YOUR GOAL ▸ Could you reproduce every line of text in the records below, character for character?

SUPPLIED ENTRIES ▸

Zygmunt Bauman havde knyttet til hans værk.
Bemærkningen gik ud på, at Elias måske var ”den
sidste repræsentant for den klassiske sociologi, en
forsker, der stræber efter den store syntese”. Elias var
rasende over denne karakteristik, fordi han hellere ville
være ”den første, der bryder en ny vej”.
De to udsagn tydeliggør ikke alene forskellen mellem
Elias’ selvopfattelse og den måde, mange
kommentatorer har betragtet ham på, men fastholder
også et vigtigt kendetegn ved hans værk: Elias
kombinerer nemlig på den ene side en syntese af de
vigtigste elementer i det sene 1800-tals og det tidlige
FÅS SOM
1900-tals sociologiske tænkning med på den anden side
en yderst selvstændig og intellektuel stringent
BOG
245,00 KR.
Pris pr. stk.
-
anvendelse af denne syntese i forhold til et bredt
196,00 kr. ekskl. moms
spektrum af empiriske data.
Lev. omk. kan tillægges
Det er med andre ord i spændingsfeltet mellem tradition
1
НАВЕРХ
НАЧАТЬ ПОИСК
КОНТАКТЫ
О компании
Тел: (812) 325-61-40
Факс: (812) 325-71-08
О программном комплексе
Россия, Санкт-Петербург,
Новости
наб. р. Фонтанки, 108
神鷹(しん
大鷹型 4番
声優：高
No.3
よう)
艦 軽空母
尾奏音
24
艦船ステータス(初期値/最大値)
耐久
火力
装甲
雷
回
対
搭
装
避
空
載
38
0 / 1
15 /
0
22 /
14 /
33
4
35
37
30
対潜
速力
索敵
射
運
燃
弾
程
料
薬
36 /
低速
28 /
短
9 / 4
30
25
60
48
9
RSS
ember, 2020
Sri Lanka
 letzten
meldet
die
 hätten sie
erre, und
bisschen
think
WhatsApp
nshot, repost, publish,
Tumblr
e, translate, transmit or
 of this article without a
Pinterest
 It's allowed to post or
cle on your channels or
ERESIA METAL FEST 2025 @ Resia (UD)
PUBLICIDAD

SOLUTION ▸
Zygmunt Bauman havde knyttet til hans værk.
Bemærkningen gik ud på, at Elias måske var ”den
sidste repræsentant for den klassiske sociologi, en
forsker, der stræber efter den store syntese”. Elias var
rasende over denne karakteristik, fordi han hellere ville
være ”den første, der bryder en ny vej”.
De to udsagn tydeliggør ikke alene forskellen mellem
Elias’ selvopfattelse og den måde, mange
kommentatorer har betragtet ham på, men fastholder
også et vigtigt kendetegn ved hans værk: Elias
kombinerer nemlig på den ene side en syntese af de
vigtigste elementer i det sene 1800-tals og det tidlige
FÅS SOM
1900-tals sociologiske tænkning med på den anden side
en yderst selvstændig og intellektuel stringent
BOG
245,00 KR.
Pris pr. stk.
-
anvendelse af denne syntese i forhold til et bredt
196,00 kr. ekskl. moms
spektrum af empiriske data.
Lev. omk. kan tillægges
Det er med andre ord i spændingsfeltet mellem tradition
1
НАВЕРХ
НАЧАТЬ ПОИСК
КОНТАКТЫ
О компании
Тел: (812) 325-61-40
Факс: (812) 325-71-08
О программном комплексе
Россия, Санкт-Петербург,
Новости
наб. р. Фонтанки, 108
神鷹(しん
大鷹型 4番
声優：高
No.3
よう)
艦 軽空母
尾奏音
24
艦船ステータス(初期値/最大値)
耐久
火力
装甲
雷
回
対
搭
装
避
空
載
38
0 / 1
15 /
0
22 /
14 /
33
4
35
37
30
対潜
速力
索敵
射
運
燃
弾
程
料
薬
36 /
低速
28 /
短
9 / 4
30
25
60
48
9
RSS
ember, 2020
Sri Lanka
 letzten
meldet
die
 hätten sie
erre, und
bisschen
think
WhatsApp
nshot, repost, publish,
Tumblr
e, translate, transmit or
 of this article without a
Pinterest
 It's allowed to post or
cle on your channels or
ERESIA METAL FEST 2025 @ Resia (UD)
PUBLICIDAD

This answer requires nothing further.